FACT: Clubs can have dancers as employees and still let them set their own schedules and work whenever they want. The clubs know this, but are trying to make our working conditions as employees so unfavorable and intolerable that they can convince us we’d be better off without the legal protections of employee status, and won’t make a fuss if the law gets overturned, so they can go back to exploitation without taxation and the obligation to comply with certain reporting and protections for workers.
(source: @libertinelaw on IG)
MISCONCEPTION: I need to keep my work as a stripper private and can’t have the names of my clubs showing up on background checks. If I’m an employee now, won’t my work history show up on a background check and potentially keep me from future jobs in fields like education and healthcare?
FACT: So a proper hard credit check CAN turn up former employers but it doesn’t always, but that’s the only kind of background check that will. Basically, most prospective employers and landlords only know the info you give them, because hardline credit checks cost money (~$25), and most don’t want to pay that so they don’t bother. Additionally, most clubs have discreet names for their corporate entities, so that BOB’S TITTY BAR isn’t showing up on people’s bank statements, so unless a club is especially indiscreet, that isn’t usually a big red flag.
Furthermore, if you’re applying for a gig that is running a background check on you, and you explain that you were paid in personal checks or under the table, that covers why a credit check wouldn’t turn up an employers and can explain gaps in your resume. But the short version is, short of a really intense Google search or a job that requires a high security clearance, background checks don’t turn up info that you don’t specifically give a prospective employer. And it’s relatively easy to manipulate the information that does come up. Lastly, you can ask someone if they’re running a hard or soft credit check on you, which is a valid thing to ask since every hard check lowers your credit, so they’ll most likely tell you, and then you have a way of knowing what kind of info will turn up exactly.
Lastly, a large corporate club chain has the following in their new hire packets for employees: “Before accepting employment with the Club, you should understand that
1) the Club video monitors the facility for security purposes;
2) video tapes certain activities for marketing, advertising, and other commercial purposes, including for use in certain broadcasted “reality shows” (which may then be posted and displayed on a variety of mediums, including over the internet on, for example, the Club’s website, Facebook, Snapchat, YouTube, Twitter, Instagram, Pinterest); and
3) provides live streaming video of certain portions of the club over the internet for commercial purposes. [emphasis theirs]
IF YOU OBJECT TO BEING PHOTOGRAPHED, VIDEO RECORDED, OR VIDEO MONITORED WHILE IN CLUB OR HAVING YOUR IMAGE LIVE STREAMED OVER THE INTERNET OR APPEARING IN CLUB MARKETING, ADVERTISING, AND COMMERCIAL MATERIAL INCLUDING IN THOSE THAT MAY BE DISSEMINATED OVER THE INTERNET, DO NOT ACCEPT EMPLOYMENT WITH THIS CLUB.”
TL;DR– privacy and anonymity while stripping in 2019 is a fantasy.

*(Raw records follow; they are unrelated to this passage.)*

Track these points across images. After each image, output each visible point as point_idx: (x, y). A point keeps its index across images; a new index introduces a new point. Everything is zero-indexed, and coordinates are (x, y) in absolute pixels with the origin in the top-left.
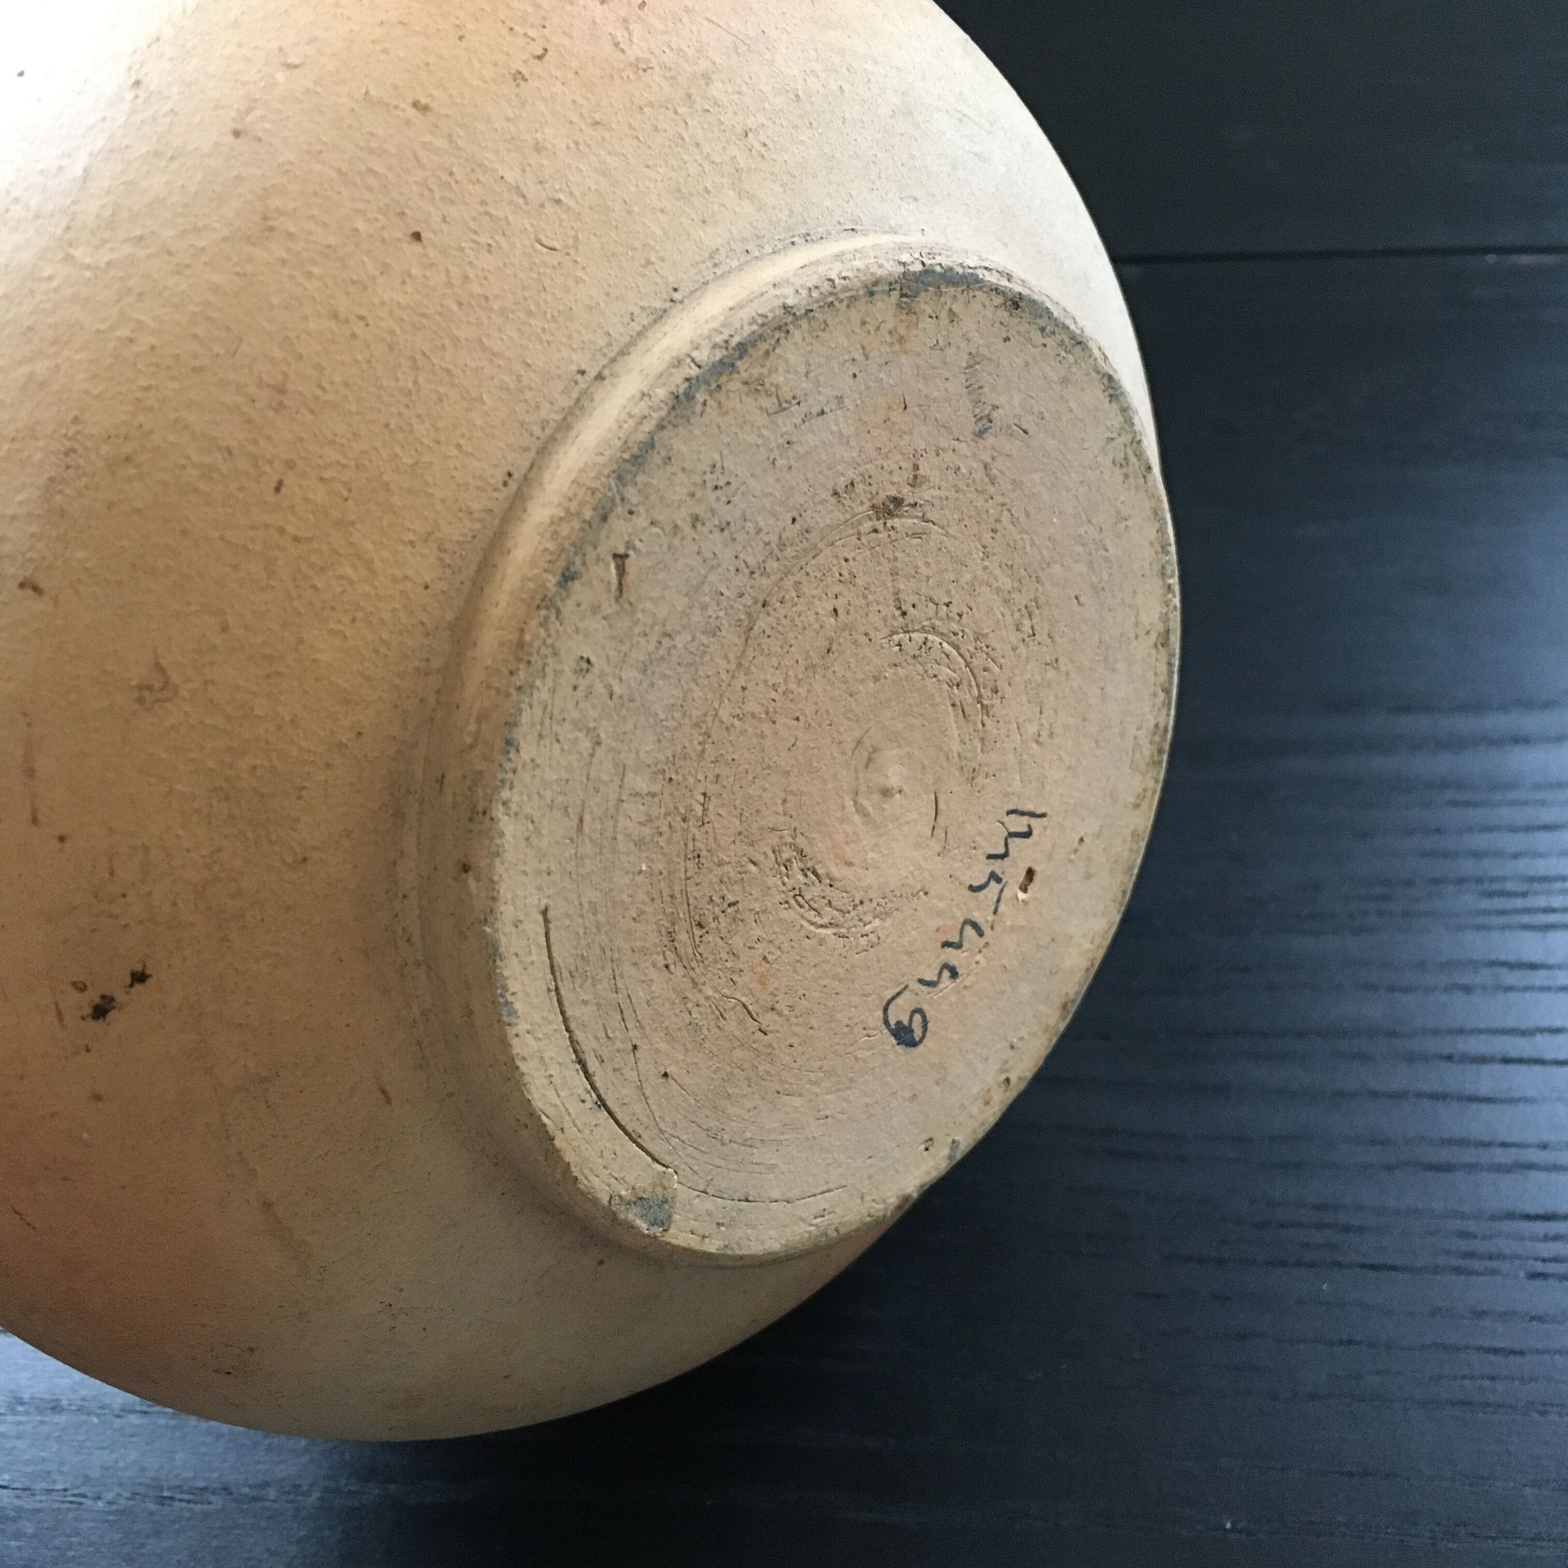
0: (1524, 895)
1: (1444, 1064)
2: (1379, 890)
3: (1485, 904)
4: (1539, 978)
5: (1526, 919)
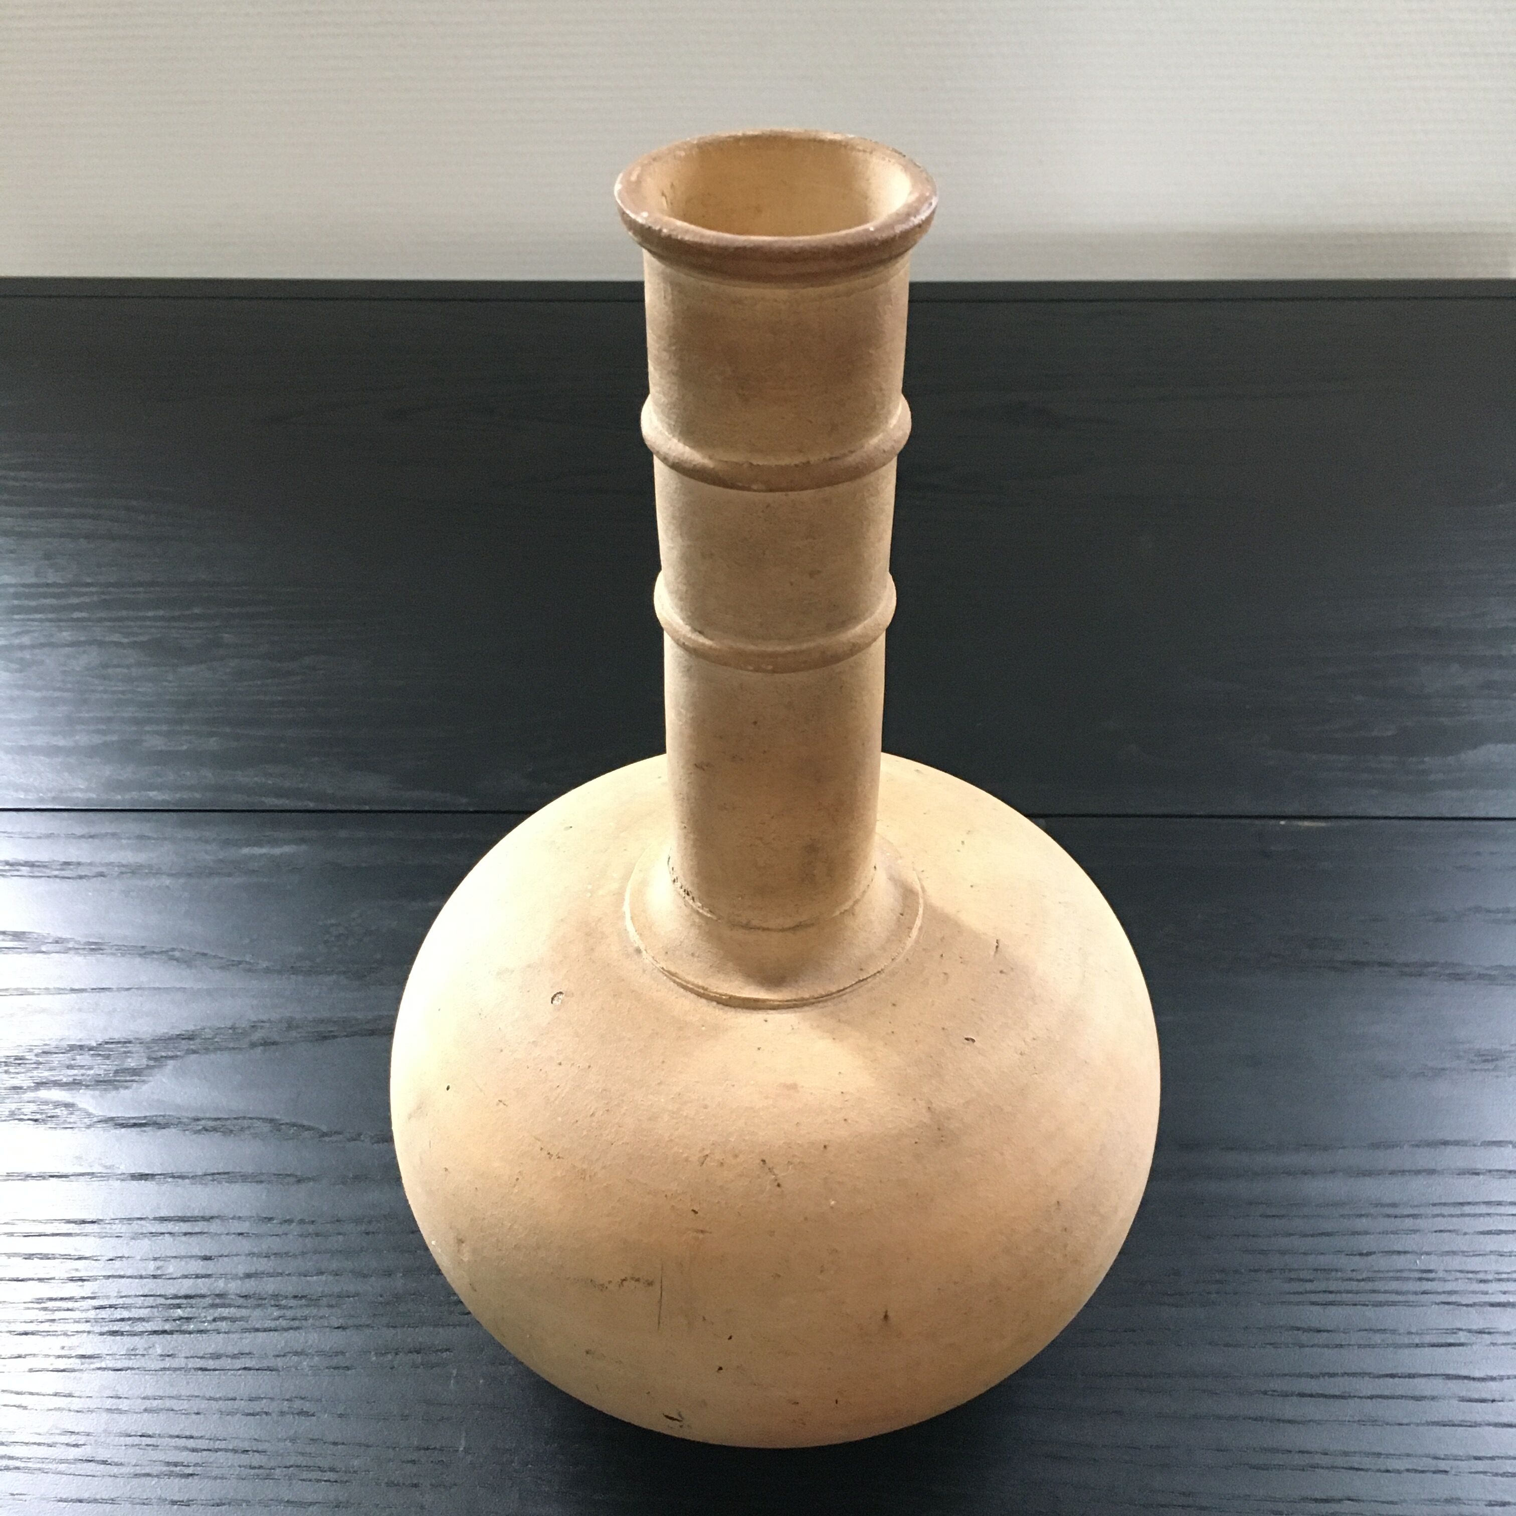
0: (1311, 1281)
1: (1262, 1396)
2: (1218, 1276)
3: (1287, 1287)
4: (1323, 1338)
5: (1314, 1298)
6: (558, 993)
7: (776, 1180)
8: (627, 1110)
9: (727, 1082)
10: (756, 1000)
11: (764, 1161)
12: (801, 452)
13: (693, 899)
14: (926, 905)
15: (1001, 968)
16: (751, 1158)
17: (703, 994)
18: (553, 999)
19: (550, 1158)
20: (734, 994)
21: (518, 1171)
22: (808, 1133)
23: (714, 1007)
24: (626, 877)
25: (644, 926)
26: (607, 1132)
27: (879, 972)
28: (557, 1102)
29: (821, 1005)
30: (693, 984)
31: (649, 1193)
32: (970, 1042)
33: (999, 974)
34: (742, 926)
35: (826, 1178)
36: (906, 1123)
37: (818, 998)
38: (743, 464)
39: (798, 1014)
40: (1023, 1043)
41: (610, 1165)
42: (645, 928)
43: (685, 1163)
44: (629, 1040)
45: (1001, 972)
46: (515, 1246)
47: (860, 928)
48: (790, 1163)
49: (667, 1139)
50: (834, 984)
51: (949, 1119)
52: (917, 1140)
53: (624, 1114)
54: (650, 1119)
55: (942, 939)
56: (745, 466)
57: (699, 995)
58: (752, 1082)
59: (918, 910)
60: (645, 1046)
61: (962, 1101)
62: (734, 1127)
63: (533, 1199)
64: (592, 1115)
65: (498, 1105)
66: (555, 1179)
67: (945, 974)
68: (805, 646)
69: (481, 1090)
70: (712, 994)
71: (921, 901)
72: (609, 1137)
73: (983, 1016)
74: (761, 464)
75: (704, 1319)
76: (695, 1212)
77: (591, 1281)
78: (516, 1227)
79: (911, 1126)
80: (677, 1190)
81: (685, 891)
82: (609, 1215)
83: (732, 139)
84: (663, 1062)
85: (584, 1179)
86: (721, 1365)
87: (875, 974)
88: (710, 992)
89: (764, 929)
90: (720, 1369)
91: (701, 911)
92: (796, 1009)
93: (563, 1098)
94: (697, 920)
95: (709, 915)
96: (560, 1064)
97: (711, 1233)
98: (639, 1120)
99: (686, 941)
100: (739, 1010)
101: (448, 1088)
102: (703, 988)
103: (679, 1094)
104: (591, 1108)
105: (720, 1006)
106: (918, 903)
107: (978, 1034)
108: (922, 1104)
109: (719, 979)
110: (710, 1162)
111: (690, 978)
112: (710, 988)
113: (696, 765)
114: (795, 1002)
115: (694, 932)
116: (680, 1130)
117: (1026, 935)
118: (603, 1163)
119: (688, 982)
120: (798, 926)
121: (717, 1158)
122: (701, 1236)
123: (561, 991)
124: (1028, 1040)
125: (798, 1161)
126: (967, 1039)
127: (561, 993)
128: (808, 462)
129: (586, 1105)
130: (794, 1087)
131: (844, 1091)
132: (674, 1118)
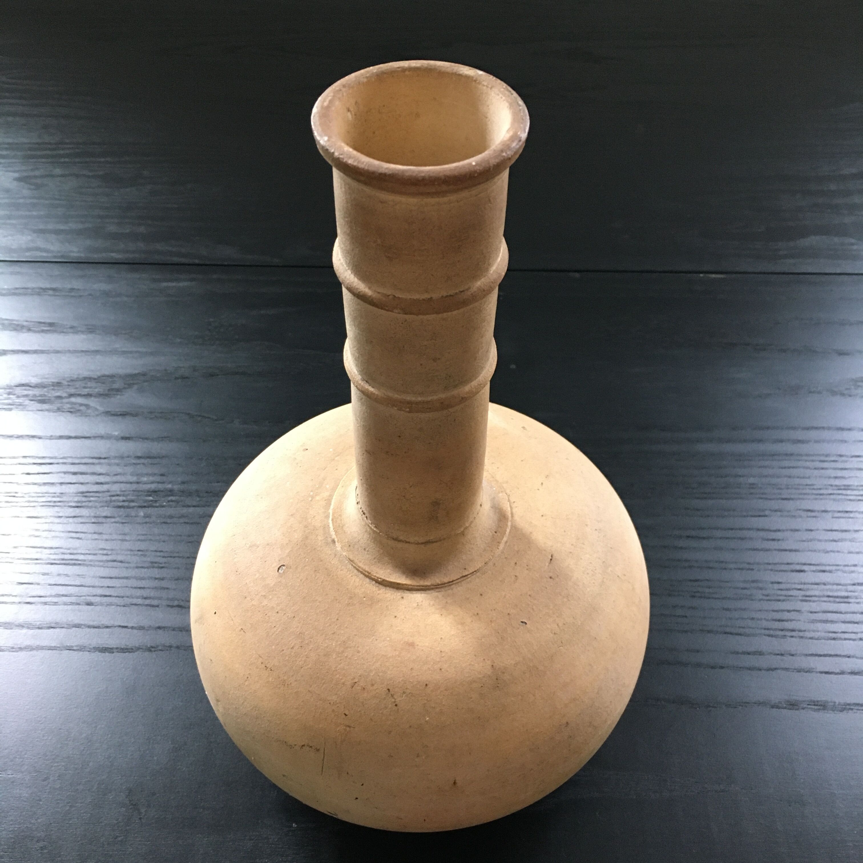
6: (282, 565)
7: (395, 702)
8: (312, 648)
9: (373, 637)
10: (398, 584)
11: (389, 690)
12: (427, 292)
13: (367, 517)
14: (512, 526)
15: (551, 574)
16: (382, 687)
17: (368, 576)
18: (279, 569)
19: (266, 669)
20: (385, 579)
21: (248, 673)
22: (417, 675)
23: (373, 585)
24: (334, 489)
25: (339, 526)
26: (300, 659)
27: (475, 571)
28: (273, 636)
29: (437, 590)
30: (362, 569)
31: (320, 700)
32: (524, 624)
33: (549, 579)
34: (393, 539)
35: (425, 704)
36: (477, 673)
37: (436, 585)
38: (389, 296)
39: (423, 595)
40: (557, 627)
41: (299, 680)
42: (339, 528)
43: (343, 685)
44: (320, 602)
45: (551, 578)
46: (245, 714)
47: (467, 542)
48: (404, 693)
49: (333, 669)
50: (447, 577)
51: (503, 673)
52: (483, 685)
53: (311, 650)
54: (325, 655)
55: (518, 552)
56: (391, 297)
57: (365, 576)
58: (388, 639)
59: (506, 531)
60: (328, 608)
61: (513, 662)
62: (374, 667)
63: (255, 691)
64: (292, 648)
65: (240, 631)
66: (268, 682)
67: (516, 576)
68: (430, 398)
69: (232, 620)
70: (373, 577)
71: (509, 524)
72: (300, 663)
73: (534, 607)
74: (400, 296)
75: (348, 773)
76: (346, 715)
77: (285, 742)
78: (245, 703)
79: (480, 676)
80: (336, 701)
81: (362, 511)
82: (297, 708)
83: (399, 69)
84: (338, 619)
85: (284, 685)
86: (357, 797)
87: (473, 572)
88: (372, 575)
89: (407, 542)
90: (357, 798)
91: (370, 526)
92: (422, 592)
93: (277, 634)
94: (369, 530)
95: (375, 529)
96: (278, 612)
97: (354, 728)
98: (319, 655)
99: (362, 540)
100: (388, 588)
101: (215, 613)
102: (368, 572)
103: (344, 642)
104: (292, 643)
105: (377, 585)
106: (507, 525)
107: (529, 619)
108: (489, 663)
109: (379, 567)
110: (357, 686)
111: (361, 565)
112: (372, 573)
113: (366, 450)
114: (421, 587)
115: (366, 536)
116: (341, 665)
117: (571, 552)
118: (296, 678)
119: (359, 567)
120: (427, 542)
121: (361, 685)
122: (348, 729)
123: (284, 564)
124: (560, 625)
125: (409, 692)
126: (522, 622)
127: (284, 565)
128: (431, 298)
129: (290, 641)
130: (412, 645)
131: (443, 650)
132: (339, 657)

Basic worker protections are not. In the era of social media, smart phones, and mass surveillance, and the clubs’ explicit acknowledgement they’re gonna put you on their social media, there is no such thing as flying under the radar anymore.
MISCONCEPTION: Now that I’m a stripper, I can’t write off things like my hair, makeup, nails, and work clothes on my taxes, and I have to report all my tips.
FACT: if we unionize, we can negotiate with the clubs to get them to cover our beauty and costuming expenses. We all know a $25/month “shoe allowance” doesn’t cut it.